Si je vous parle aujourd’hui de la grande considération que j’ai pour les adjointes administratives de PDG ou autres hauts dirigeants, c’est que la firme de placement temporaire de professionnels de bureau OfficeTeam vient de dévoiler les résultats d’un sondage réalisé auprès de 600 présidents d’entreprises canadiennes de 20 employés et plus pour connaître l’évaluation qu’ils font du travail de leurs adjoints administratifs.

Remarquez que dans ses communications OfficeTeam utilise le terme « adjoints administratifs », donnant ainsi préséance au masculin, alors que dans la vraie vie ce sont presque exclusivement des femmes qui occupent le poste d’adjointe au président.

Personnellement, j’ai rencontré dans ma vie des centaines de PDG, mais je n’en ai croisé aucun qui avait un homme comme adjoint administratif. 

Ce sont toujours des adjointes qui les assistent et j’ai remarqué que la grande majorité de ces aides précieuses occupent leurs fonctions depuis de longues années.

Cela dit, les résultats du sondage sont probants et confirment le caractère indispensable et surtout précieux du rôle que jouent dans l’ombre les adjointes administratives.
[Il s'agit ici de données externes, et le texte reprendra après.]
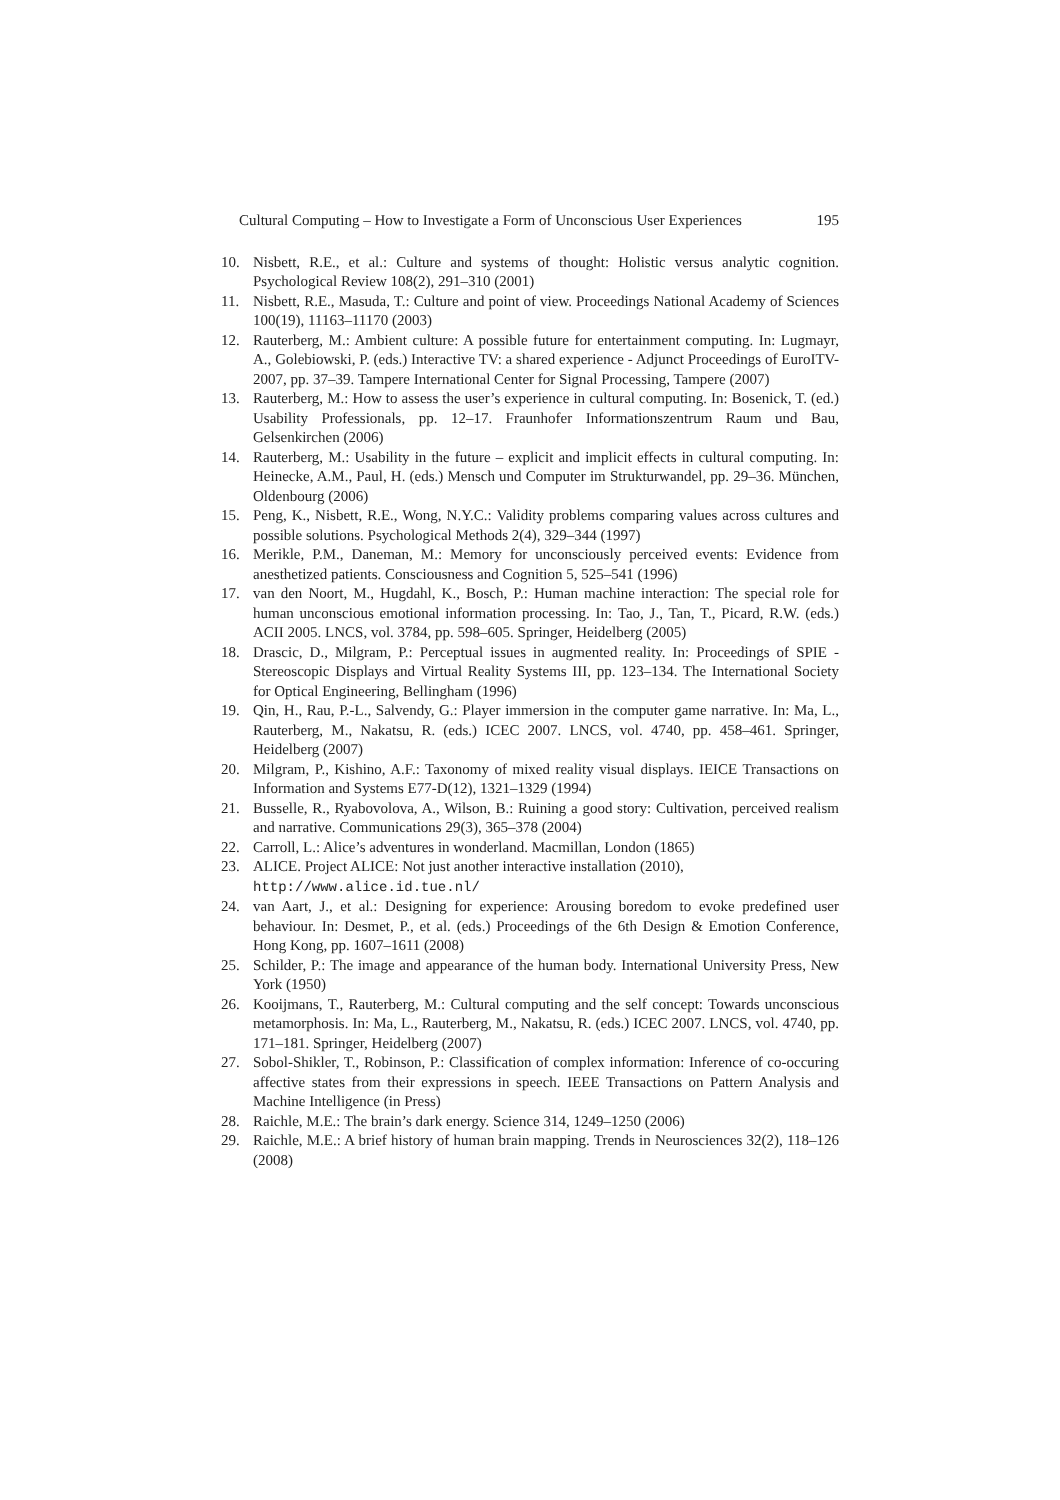Cultural Computing – How to Investigate a Form of Unconscious User Experiences 195
10. Nisbett, R.E., et al.: Culture and systems of thought: Holistic versus analytic cognition. Psychological Review 108(2), 291–310 (2001)
11. Nisbett, R.E., Masuda, T.: Culture and point of view. Proceedings National Academy of Sciences 100(19), 11163–11170 (2003)
12. Rauterberg, M.: Ambient culture: A possible future for entertainment computing. In: Lugmayr, A., Golebiowski, P. (eds.) Interactive TV: a shared experience - Adjunct Proceedings of EuroITV-2007, pp. 37–39. Tampere International Center for Signal Processing, Tampere (2007)
13. Rauterberg, M.: How to assess the user’s experience in cultural computing. In: Bosenick, T. (ed.) Usability Professionals, pp. 12–17. Fraunhofer Informationszentrum Raum und Bau, Gelsenkirchen (2006)
14. Rauterberg, M.: Usability in the future – explicit and implicit effects in cultural computing. In: Heinecke, A.M., Paul, H. (eds.) Mensch und Computer im Strukturwandel, pp. 29–36. München, Oldenbourg (2006)
15. Peng, K., Nisbett, R.E., Wong, N.Y.C.: Validity problems comparing values across cultures and possible solutions. Psychological Methods 2(4), 329–344 (1997)
16. Merikle, P.M., Daneman, M.: Memory for unconsciously perceived events: Evidence from anesthetized patients. Consciousness and Cognition 5, 525–541 (1996)
17. van den Noort, M., Hugdahl, K., Bosch, P.: Human machine interaction: The special role for human unconscious emotional information processing. In: Tao, J., Tan, T., Picard, R.W. (eds.) ACII 2005. LNCS, vol. 3784, pp. 598–605. Springer, Heidelberg (2005)
18. Drascic, D., Milgram, P.: Perceptual issues in augmented reality. In: Proceedings of SPIE - Stereoscopic Displays and Virtual Reality Systems III, pp. 123–134. The International Society for Optical Engineering, Bellingham (1996)
19. Qin, H., Rau, P.-L., Salvendy, G.: Player immersion in the computer game narrative. In: Ma, L., Rauterberg, M., Nakatsu, R. (eds.) ICEC 2007. LNCS, vol. 4740, pp. 458–461. Springer, Heidelberg (2007)
20. Milgram, P., Kishino, A.F.: Taxonomy of mixed reality visual displays. IEICE Transactions on Information and Systems E77-D(12), 1321–1329 (1994)
21. Busselle, R., Ryabovolova, A., Wilson, B.: Ruining a good story: Cultivation, perceived realism and narrative. Communications 29(3), 365–378 (2004)
22. Carroll, L.: Alice’s adventures in wonderland. Macmillan, London (1865)
23. ALICE. Project ALICE: Not just another interactive installation (2010),
http://www.alice.id.tue.nl/
24. van Aart, J., et al.: Designing for experience: Arousing boredom to evoke predefined user behaviour. In: Desmet, P., et al. (eds.) Proceedings of the 6th Design & Emotion Conference, Hong Kong, pp. 1607–1611 (2008)
25. Schilder, P.: The image and appearance of the human body. International University Press, New York (1950)
26. Kooijmans, T., Rauterberg, M.: Cultural computing and the self concept: Towards unconscious metamorphosis. In: Ma, L., Rauterberg, M., Nakatsu, R. (eds.) ICEC 2007. LNCS, vol. 4740, pp. 171–181. Springer, Heidelberg (2007)
27. Sobol-Shikler, T., Robinson, P.: Classification of complex information: Inference of co-occuring affective states from their expressions in speech. IEEE Transactions on Pattern Analysis and Machine Intelligence (in Press)
28. Raichle, M.E.: The brain’s dark energy. Science 314, 1249–1250 (2006)
29. Raichle, M.E.: A brief history of human brain mapping. Trends in Neurosciences 32(2), 118–126 (2008)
Regardons un peu les faits saillants de cette étude révélatrice : 

— Les PDG estiment que les efforts professionnels que déploient leurs adjointes leur permettent de gagner 101 minutes de productivité par jour, soit l’équivalent de plus d’une journée entière de travail par semaine.

— Cent pour cent des hauts dirigeants considèrent que leur adjointe constitue un facteur important de leur réussite.

— Trois dirigeants sur quatre affirment que les responsabilités de leur adjointe administrative ont augmenté au cours des cinq dernières années.

— Enfin – donnée importante compte tenu de ce qui précède – , 64 % des adjointes de PDG disposent maintenant de possibilités de croissance professionnelle plus prometteuses qu’il y a cinq ans.

Cette dernière donnée n’est pas négligeable, surtout dans les grandes entreprises où les PDG enregistrent des salaires de plusieurs millions par année, salaires qui de surcroît sont assortis de multiples bonis.

Si c’est grâce à leurs adjointes que les PDG réussissent à optimiser leur productivité de 20 % par semaine, il serait dans l’ordre des choses qu’elles bénéficient d’une fraction des bonifications qui leur sont accordées.

Implication optimale

Chose certaine, le rôle d’adjointe administrative déborde largement celui de simplement assister le PDG. La connaissance intime qu’elles acquièrent du fonctionnement, des us et coutumes et des besoins immédiats de l’entreprise les amène à réaliser des tâches qui n’ont rien à voir avec une description de poste traditionnelle.

Cette réalité est plus largement observable dans les plus petites entreprises où le président fondateur est souvent occupé à régler mille et un problèmes.

Les PDG qui ont répondu au sondage confessent que leurs adjointes sont appelées à réaliser des tâches diverses et variées telles qu’analyser des données et repérer des clients potentiels pour l’entreprise, former des collègues, sélectionner des curriculum vitae, encadrer de nouveaux employés et même « rattraper un camion de messagerie afin de récupérer un colis manquant » !

Mais il reste que l’adjointe agit le plus souvent comme pivot de l’entreprise. C’est elle qui sait faire le filtre des appels et des demandes de rendez-vous en fonction de sa connaissance des priorités de son patron.

Personnellement, quand je veux réaliser une entrevue avec un PDG, je ne passe jamais par les services de relations publiques des entreprises. Je communique plutôt avec l’adjointe du dirigeant, qui est pleinement capable de mesurer la pertinence de transmettre ou non ma requête à son patron.

Chose certaine, il s’établit avec le temps une réelle symbiose entre un PDG et son adjointe, et le meilleur exemple pour illustrer cet état de fait est l’association qui dure depuis maintenant 40 ans entre Laurent Beaudoin, de Bombardier, et son adjointe Marie-Claire Simoneau qui, à 72 ans, est toujours fidèle au poste pour épauler son patron. C’est ce qui arrive quand l’efficacité devient indispensable.